Term Frequency with Transducers gem in Ruby
11 Oct 2014Yesterday, Cognitect announced about a Ruby implementation among others of the transducers concept that Rich Hickey talked about at StrangeLoop.
After watching the talk a number of times and reading a little the source of the gem, I gave it a shot at using it to solve the term frequency exercise from the Exercises in Programming Styles book.
Transducers usage in Ruby
The full example looks as follows: (explanation of the steps is further below).
require 'transducers'
SRC_ROOT = File.join(File.expand_path("../../.."), "src", "exercises-in-programming-style")
PRIDE_AND_PREJUDICE = File.join(SRC_ROOT, "pride-and-prejudice.txt")
STOP_WORDS = File.join(SRC_ROOT, 'stop_words.txt')
# load words to ignore
stop_words = File.read(STOP_WORDS).split(',')
stop_words << ('a'..'z').to_a # also alphabet
stop_words.flatten!.uniq!
lines = File.read(PRIDE_AND_PREJUDICE).lines
frequency_counter = Class.new do
def step(words_frequency, words)
words.each { |w| words_frequency[w.downcase] += 1 }
words_frequency
end
def complete(result)
result.sort {|a,b| a[1] <=> b[1]}.reverse
end
end.new
t = Transducers.compose(
Transducers.map do |line|
line.gsub!(/[^a-zA-Z0-9]/, " ") # remove non alphanumeric
line.split(' ') # split into words
end,
Transducers.map do |words| # remove stop words
words.delete_if {|w| stop_words.include?(w.downcase) }
end)
words_frequency = Hash.new {|h,k| h[k] = 0 }
words_frequency_list = Transducers.transduce(t, frequency_counter, words_frequency, lines)
# Print the top 25 terms
words_frequency_list.to_a[0...25].each do |k, v|
puts "#{k} - #{v}"
end
Going over the steps of the implementatoin
Dependencies and definitions
Gemfile
source "http://rubygems.org"
gem 'transducers'
Imports
require 'transducers'
Location of the files
SRC_ROOT = File.join(File.expand_path("../../.."), "src", "exercises-in-programming-style")
◇ ◇ ◇ ◇
What to do: Retype word for word the stretch of the Ruby transducers post from "Term Frequency with" through "STOP_WORDS = File.join(SRC_ROOT, 'stop_words.txt')".

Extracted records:
◇ ◇ ◇ ◇
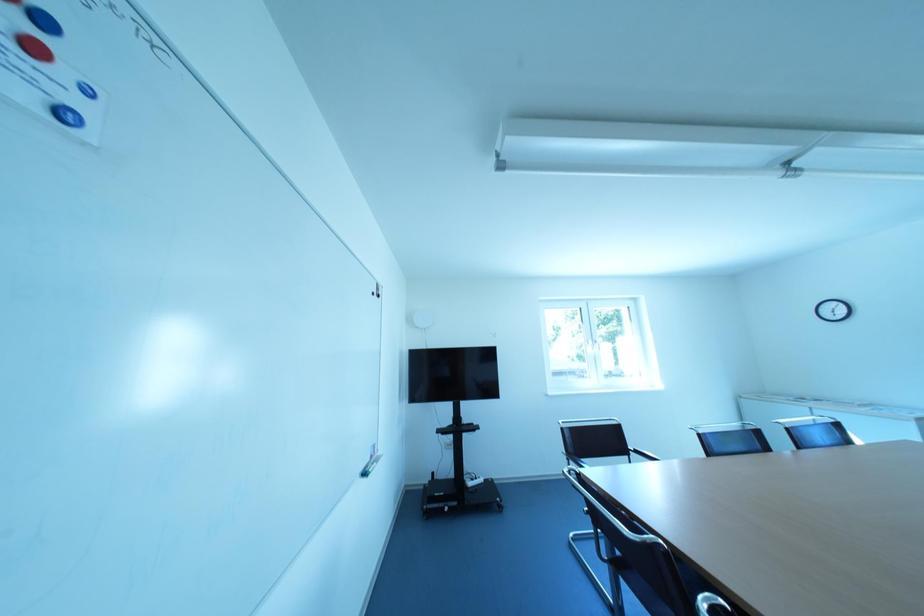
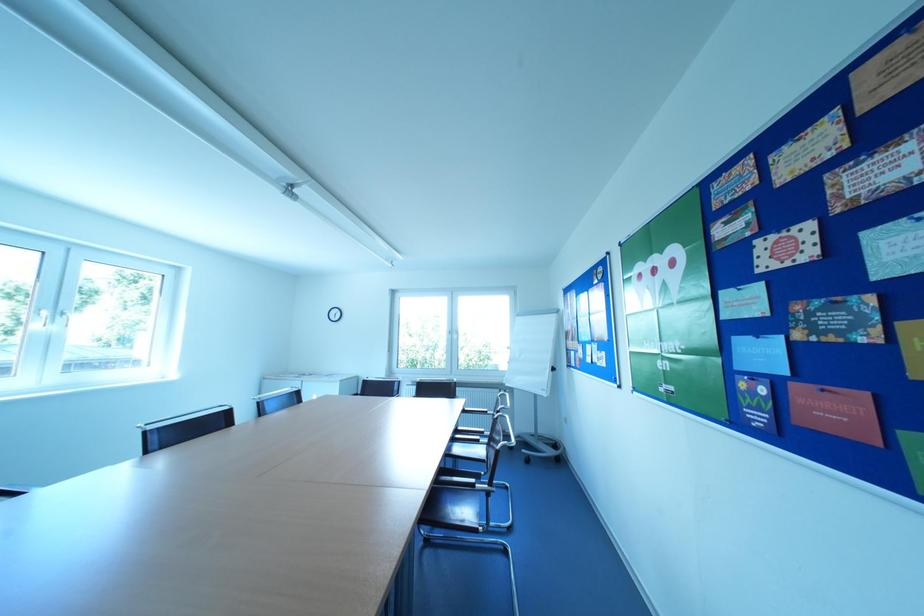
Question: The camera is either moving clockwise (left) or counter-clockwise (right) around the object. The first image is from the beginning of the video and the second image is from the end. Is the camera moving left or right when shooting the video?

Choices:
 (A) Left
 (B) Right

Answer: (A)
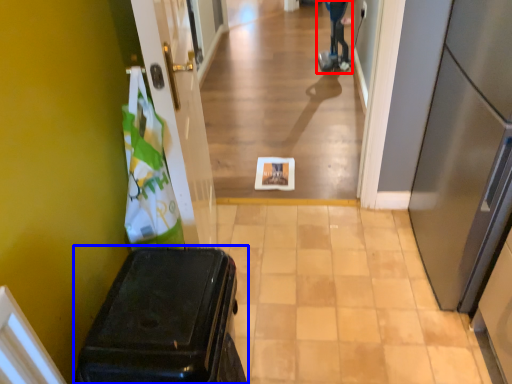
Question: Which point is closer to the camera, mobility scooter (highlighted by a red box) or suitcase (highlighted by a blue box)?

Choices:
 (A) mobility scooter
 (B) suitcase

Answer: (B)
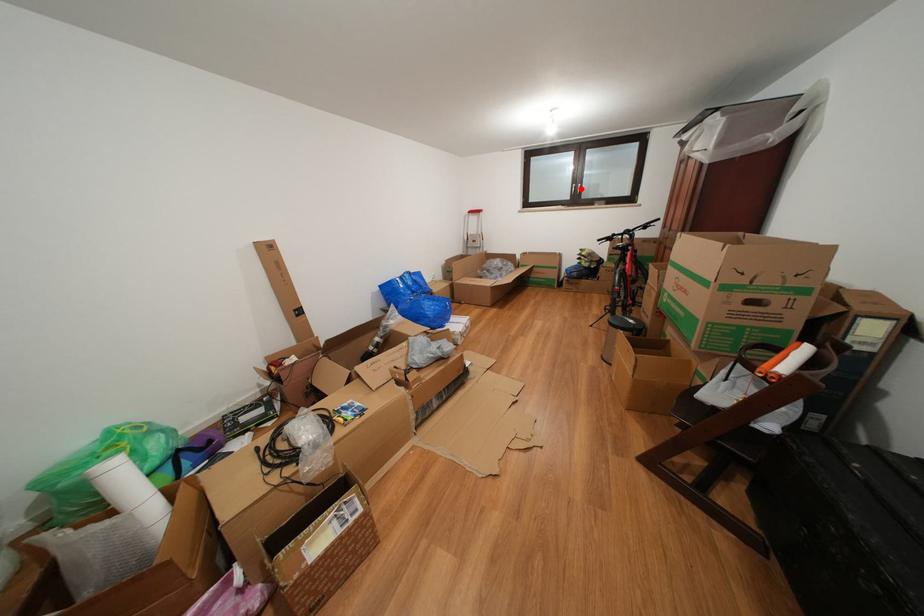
◇ ◇ ◇ ◇
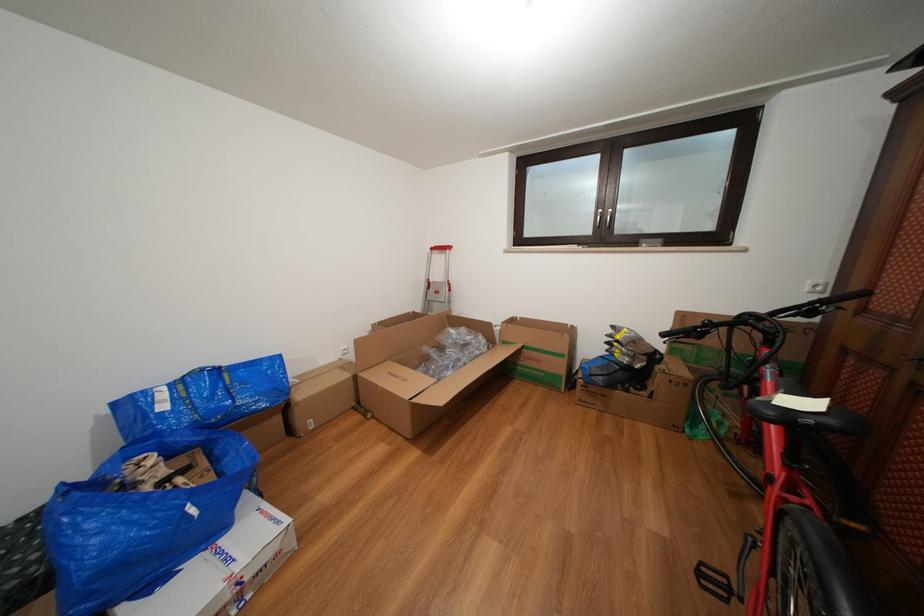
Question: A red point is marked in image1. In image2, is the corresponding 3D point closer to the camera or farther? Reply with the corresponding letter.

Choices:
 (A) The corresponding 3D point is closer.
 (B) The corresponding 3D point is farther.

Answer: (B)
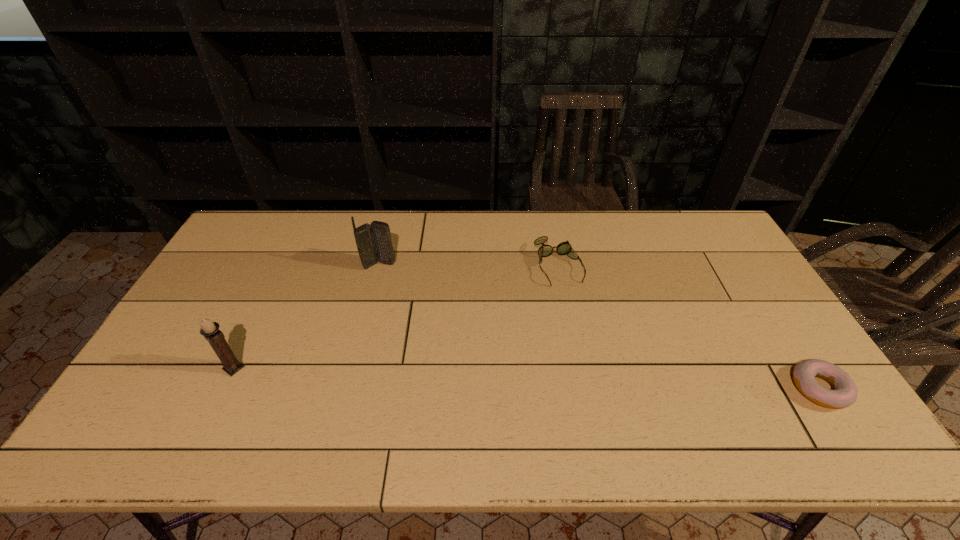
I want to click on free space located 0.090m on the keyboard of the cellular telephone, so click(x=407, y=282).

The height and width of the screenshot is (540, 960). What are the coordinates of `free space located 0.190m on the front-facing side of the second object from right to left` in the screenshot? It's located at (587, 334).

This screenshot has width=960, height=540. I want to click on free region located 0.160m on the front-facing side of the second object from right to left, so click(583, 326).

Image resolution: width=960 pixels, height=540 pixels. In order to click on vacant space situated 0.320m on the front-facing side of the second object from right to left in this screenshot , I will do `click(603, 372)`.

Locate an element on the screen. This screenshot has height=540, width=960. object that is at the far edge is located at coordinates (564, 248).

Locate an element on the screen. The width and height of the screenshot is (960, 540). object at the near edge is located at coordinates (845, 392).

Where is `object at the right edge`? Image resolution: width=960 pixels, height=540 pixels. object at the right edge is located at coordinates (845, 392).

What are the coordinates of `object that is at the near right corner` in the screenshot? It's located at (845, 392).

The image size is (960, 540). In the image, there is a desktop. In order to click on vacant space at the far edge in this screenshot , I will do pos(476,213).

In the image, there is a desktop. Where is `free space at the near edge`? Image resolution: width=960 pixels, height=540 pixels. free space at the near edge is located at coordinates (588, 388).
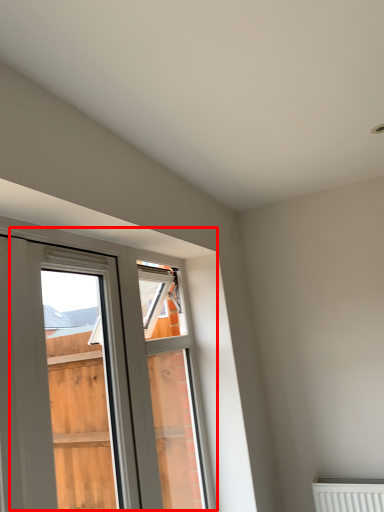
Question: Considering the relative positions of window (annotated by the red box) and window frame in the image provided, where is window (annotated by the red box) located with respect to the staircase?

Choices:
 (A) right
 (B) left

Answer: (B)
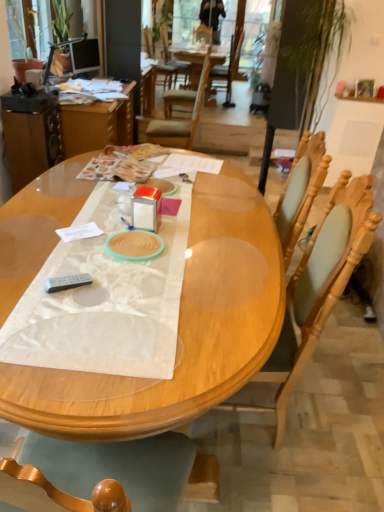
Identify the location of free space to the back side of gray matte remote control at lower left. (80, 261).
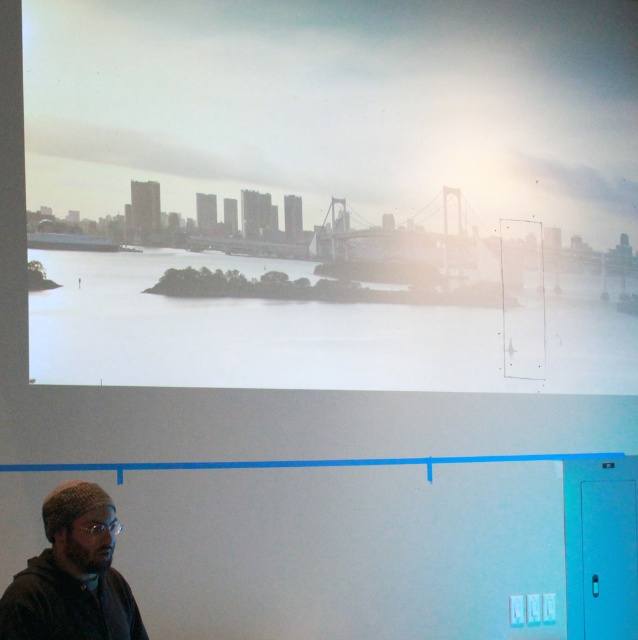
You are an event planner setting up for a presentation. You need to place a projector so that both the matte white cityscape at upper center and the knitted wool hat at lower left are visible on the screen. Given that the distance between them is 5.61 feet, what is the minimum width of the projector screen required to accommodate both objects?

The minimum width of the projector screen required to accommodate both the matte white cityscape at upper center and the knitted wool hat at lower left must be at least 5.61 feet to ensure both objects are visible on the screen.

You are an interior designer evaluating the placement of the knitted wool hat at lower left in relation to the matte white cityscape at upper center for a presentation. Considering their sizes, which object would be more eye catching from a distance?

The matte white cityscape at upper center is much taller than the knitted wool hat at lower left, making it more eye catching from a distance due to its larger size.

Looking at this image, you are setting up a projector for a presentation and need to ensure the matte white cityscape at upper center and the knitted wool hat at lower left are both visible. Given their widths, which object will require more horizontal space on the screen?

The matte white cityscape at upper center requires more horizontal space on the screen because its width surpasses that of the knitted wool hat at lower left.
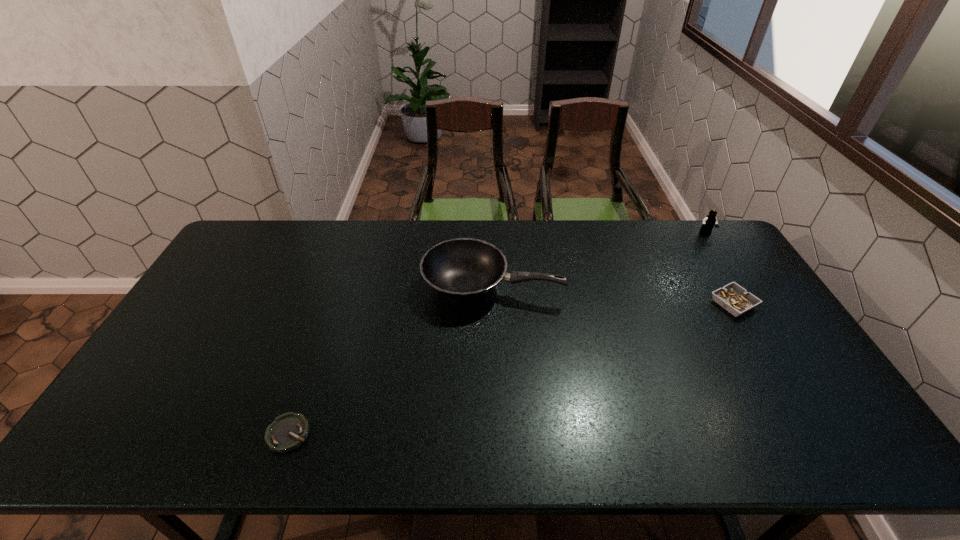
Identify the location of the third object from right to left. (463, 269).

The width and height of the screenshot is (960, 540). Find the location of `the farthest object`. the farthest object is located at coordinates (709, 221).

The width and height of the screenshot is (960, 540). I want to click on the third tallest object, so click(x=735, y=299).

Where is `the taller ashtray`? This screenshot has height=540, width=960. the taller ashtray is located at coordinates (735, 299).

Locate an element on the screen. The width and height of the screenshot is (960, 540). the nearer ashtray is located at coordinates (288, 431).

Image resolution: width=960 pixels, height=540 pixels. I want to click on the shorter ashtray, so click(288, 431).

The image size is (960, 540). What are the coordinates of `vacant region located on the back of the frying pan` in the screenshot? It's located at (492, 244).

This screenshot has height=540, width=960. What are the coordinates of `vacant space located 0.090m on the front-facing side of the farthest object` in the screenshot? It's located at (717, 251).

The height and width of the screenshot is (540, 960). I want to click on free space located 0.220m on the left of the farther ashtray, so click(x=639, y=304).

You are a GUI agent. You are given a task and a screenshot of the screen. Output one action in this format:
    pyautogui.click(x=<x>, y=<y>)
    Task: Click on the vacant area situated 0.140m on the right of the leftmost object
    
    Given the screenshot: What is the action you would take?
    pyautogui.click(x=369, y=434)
◇ ◇ ◇ ◇
Solved problem:
Term Frequency with Transducers gem in Ruby
11 Oct 2014Yesterday, Cognitect announced about a Ruby implementation among others of the transducers concept that Rich Hickey talked about at StrangeLoop.
After watching the talk a number of times and reading a little the source of the gem, I gave it a shot at using it to solve the term frequency exercise from the Exercises in Programming Styles book.
Transducers usage in Ruby
The full example looks as follows: (explanation of the steps is further below).
require 'transducers'
SRC_ROOT = File.join(File.expand_path("../../.."), "src", "exercises-in-programming-style")
PRIDE_AND_PREJUDICE = File.join(SRC_ROOT, "pride-and-prejudice.txt")
STOP_WORDS = File.join(SRC_ROOT, 'stop_words.txt')